Background. Treatment initiation rapidly kills most drug-susceptible Mycobacterium tuberculosis, but a bacterial subpopulation tolerates prolonged drug exposure. We evaluated drug-tolerant bacilli in human sputum by comparing messenger RNA (mRNA) expression of drug-tolerant bacilli that survive the early bactericidal phase with treatment-naive bacilli. Methods. M. tuberculosis gene expression was quantified via reverse-transcription polymerase chain reaction in serial sputa from 17 Ugandans treated for drug-susceptible pulmonary tuberculosis. Results. Within 4 days, bacterial mRNA abundance declined >98%, indicating rapid killing. Thereafter, the rate of decline slowed >94%, indicating drug tolerance. After 14 days, 16S ribosomal RNA transcripts/genome declined 96%, indicating slow growth. Drug-tolerant bacilli displayed marked downregulation of genes associated with growth, metabolism, and lipid synthesis and upregulation in stress responses and key regulatory categories—including stress-associated sigma factors, transcription factors, and toxin-antitoxin genes. Drug efflux pumps were upregulated. The isoniazid stress signature was induced by initial drug exposure, then disappeared after 4 days.
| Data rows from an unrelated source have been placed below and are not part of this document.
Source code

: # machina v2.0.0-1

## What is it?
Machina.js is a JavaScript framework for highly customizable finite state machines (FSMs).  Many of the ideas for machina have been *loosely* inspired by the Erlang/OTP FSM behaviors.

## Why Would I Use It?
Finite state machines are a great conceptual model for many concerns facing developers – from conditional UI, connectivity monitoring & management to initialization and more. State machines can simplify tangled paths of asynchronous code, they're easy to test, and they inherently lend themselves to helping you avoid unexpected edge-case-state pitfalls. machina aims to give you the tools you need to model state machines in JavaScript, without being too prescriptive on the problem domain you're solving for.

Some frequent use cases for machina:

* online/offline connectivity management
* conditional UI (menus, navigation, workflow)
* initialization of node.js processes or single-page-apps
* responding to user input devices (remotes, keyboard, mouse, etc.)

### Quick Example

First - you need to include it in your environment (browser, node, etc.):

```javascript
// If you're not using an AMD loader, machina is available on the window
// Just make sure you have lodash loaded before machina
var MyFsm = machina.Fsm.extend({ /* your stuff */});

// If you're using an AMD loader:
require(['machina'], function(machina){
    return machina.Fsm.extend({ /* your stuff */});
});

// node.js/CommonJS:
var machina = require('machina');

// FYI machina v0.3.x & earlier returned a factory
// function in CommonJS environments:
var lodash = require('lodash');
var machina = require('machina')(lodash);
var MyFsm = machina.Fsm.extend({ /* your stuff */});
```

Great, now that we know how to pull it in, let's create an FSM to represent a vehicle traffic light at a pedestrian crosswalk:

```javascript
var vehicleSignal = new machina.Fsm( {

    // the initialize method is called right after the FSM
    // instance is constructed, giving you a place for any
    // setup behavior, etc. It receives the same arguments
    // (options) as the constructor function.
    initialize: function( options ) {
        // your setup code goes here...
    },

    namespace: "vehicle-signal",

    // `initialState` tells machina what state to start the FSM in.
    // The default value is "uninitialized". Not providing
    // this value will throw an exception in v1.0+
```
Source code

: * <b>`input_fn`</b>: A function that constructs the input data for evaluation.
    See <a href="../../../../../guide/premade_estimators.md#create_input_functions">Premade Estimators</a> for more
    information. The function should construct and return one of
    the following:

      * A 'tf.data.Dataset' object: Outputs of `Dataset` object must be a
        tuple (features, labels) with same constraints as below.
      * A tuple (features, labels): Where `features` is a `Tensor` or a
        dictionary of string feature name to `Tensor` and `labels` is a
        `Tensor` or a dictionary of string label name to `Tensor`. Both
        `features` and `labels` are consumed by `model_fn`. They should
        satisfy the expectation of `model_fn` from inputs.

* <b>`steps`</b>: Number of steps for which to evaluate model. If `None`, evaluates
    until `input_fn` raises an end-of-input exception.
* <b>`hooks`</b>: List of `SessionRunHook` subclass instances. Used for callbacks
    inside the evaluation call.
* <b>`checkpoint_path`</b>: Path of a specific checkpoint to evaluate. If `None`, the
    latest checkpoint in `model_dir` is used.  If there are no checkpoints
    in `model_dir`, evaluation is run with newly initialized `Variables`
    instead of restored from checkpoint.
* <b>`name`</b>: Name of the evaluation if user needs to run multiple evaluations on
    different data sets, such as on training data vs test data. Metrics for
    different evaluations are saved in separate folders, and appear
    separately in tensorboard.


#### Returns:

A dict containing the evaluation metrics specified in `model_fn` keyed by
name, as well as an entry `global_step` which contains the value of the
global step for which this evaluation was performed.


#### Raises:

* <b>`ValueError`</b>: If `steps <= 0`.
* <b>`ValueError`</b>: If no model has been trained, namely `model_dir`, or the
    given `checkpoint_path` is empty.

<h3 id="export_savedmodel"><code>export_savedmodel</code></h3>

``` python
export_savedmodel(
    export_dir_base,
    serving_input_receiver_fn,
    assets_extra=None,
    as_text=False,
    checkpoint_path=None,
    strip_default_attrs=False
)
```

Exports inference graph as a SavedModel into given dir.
Conclusions. Transcriptional patterns suggest that drug-tolerant bacilli in sputum are in a slow-growing, metabolically and synthetically downregulated state. Absence of the isoniazid stress signature in drug-tolerant bacilli indicates that physiological state influences drug responsiveness in vivo. These results identify novel drug targets that should aid in development of novel shorter tuberculosis treatment regimens.